The completion of the Fundraising is conditional upon, inter alia, Shareholders approving Resolutions 1 and 2, at the Company's General Meeting convened for 10.00 a.m. today, which provide the Directors with the authority to issue the Ordinary Shares pursuant to the Fundraising.
As a result of the Placing Extension, subject to, inter alia, Shareholder approval of Resolutions 1 and 2 and Firestone entering into the Agreements, admission of the New Shares is now expected to be on or before 30 May 2014 and the Share Capital Reorganisation will not occur until after admission of the New Shares.
Unless the context otherwise requires, defined terms used in this announcement shall have the meanings given to them in the Circular.
**ENDS**
For more information contact
Firestone Diamonds plc | +44 (0)20 8741 7810 |
Stuart Brown | |
Strand Hanson Limited (Nomad) | +44 (0)20 7409 3494 |
Stuart Faulkner | |
Richard Tulloch | |
James Dance | |
GMP Securities Europe LLP (Joint Broker) | +44 (0)20 7647 2800 |
Richard Greenfield | |
Alexandra Carse | |
Mirabaud Securities LLP (Joint Broker) | |
Rory Scott | +44 (0)20 7878 3360 |
Ed Haig-Thomas | +44 (0)20 7878 3447 |
Tavistock Communications | +44 (0)20 7920 3150 |
Jos Simson | +44 (0)7788 554 035 |
Emily Fenton | |
Nuala Gallagher |
Background information on Firestone
Firestone is an international diamond development company with operations focused on Lesotho and Botswana. Firestone is currently in the process of developing the Main Treatment Plant at the Liqhobong Mine in Lesotho to become a plus-one million carat per annum producer.

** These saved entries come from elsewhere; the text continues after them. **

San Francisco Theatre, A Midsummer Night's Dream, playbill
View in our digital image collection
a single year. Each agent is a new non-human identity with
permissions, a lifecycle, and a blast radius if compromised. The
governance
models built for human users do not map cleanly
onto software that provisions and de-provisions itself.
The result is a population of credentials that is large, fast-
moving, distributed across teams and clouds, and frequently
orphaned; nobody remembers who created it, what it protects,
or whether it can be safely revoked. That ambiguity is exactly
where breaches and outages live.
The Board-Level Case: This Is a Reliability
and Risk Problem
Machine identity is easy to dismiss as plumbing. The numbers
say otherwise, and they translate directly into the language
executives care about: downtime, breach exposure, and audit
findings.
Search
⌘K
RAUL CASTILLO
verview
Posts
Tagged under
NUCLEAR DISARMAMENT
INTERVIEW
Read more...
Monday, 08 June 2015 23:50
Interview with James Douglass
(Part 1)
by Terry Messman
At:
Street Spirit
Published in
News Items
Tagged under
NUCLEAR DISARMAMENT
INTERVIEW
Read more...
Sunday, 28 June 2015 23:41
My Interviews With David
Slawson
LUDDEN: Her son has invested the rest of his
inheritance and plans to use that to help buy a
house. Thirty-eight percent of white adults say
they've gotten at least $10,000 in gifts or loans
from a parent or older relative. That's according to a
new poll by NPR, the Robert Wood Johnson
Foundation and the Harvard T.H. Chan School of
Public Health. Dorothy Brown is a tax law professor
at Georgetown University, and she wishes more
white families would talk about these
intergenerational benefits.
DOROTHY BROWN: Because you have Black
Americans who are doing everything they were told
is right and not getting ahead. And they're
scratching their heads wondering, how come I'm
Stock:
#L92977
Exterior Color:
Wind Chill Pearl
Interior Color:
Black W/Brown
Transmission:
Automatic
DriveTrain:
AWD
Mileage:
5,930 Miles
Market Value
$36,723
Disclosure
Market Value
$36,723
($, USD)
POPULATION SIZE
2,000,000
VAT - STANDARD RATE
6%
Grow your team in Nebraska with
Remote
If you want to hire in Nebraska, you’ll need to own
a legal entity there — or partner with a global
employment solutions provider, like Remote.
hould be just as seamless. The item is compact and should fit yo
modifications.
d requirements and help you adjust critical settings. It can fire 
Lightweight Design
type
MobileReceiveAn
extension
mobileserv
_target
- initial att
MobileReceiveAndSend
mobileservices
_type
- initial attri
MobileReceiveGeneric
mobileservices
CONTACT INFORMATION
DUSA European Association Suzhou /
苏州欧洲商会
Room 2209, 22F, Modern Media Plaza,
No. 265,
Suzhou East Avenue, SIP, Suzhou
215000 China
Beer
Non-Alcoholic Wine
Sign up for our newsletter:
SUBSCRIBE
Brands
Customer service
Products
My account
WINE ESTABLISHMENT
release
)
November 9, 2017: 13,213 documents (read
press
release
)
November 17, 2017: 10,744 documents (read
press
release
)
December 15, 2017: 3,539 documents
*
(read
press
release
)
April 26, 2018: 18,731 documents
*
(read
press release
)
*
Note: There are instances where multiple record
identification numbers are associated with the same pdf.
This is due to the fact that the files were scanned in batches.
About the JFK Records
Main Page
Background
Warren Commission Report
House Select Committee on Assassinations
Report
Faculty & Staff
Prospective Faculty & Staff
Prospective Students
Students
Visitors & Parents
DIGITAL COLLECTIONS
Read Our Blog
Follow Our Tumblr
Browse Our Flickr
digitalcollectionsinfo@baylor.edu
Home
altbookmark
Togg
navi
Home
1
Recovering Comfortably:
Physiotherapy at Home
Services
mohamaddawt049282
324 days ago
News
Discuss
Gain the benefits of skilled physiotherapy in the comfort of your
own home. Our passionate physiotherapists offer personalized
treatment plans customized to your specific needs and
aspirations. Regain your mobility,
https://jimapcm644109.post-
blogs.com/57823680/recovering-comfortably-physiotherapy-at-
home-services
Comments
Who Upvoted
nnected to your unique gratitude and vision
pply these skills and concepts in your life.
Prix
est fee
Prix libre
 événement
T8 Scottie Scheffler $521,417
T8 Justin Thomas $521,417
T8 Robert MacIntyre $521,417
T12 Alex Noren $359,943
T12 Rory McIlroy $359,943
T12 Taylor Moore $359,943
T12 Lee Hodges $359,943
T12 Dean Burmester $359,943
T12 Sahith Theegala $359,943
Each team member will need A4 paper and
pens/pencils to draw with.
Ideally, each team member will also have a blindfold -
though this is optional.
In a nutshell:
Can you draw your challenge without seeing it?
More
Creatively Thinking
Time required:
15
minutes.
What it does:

Lesotho is emerging as one of Africa's significant new diamond producers, and hosts Gem Diamonds' Letseng Mine, Firestone's Liqhobong Mine, as well as Namakwa Diamonds' Kao Mine and the Mothae development project.
For more information please visit: www.firestonediamonds.com.
Unless otherwise stated, the basis of translation of pounds sterling into US dollars for the purposes of inclusion in this announcement is £1.00/US$1.6398, being, for consistency, the exchange rate used to calculate the number of New Ordinary Shares to be issued to Pacific Road and RCF VI pursuant to the Subscription Agreements which was fixed as at the date of the Announcement.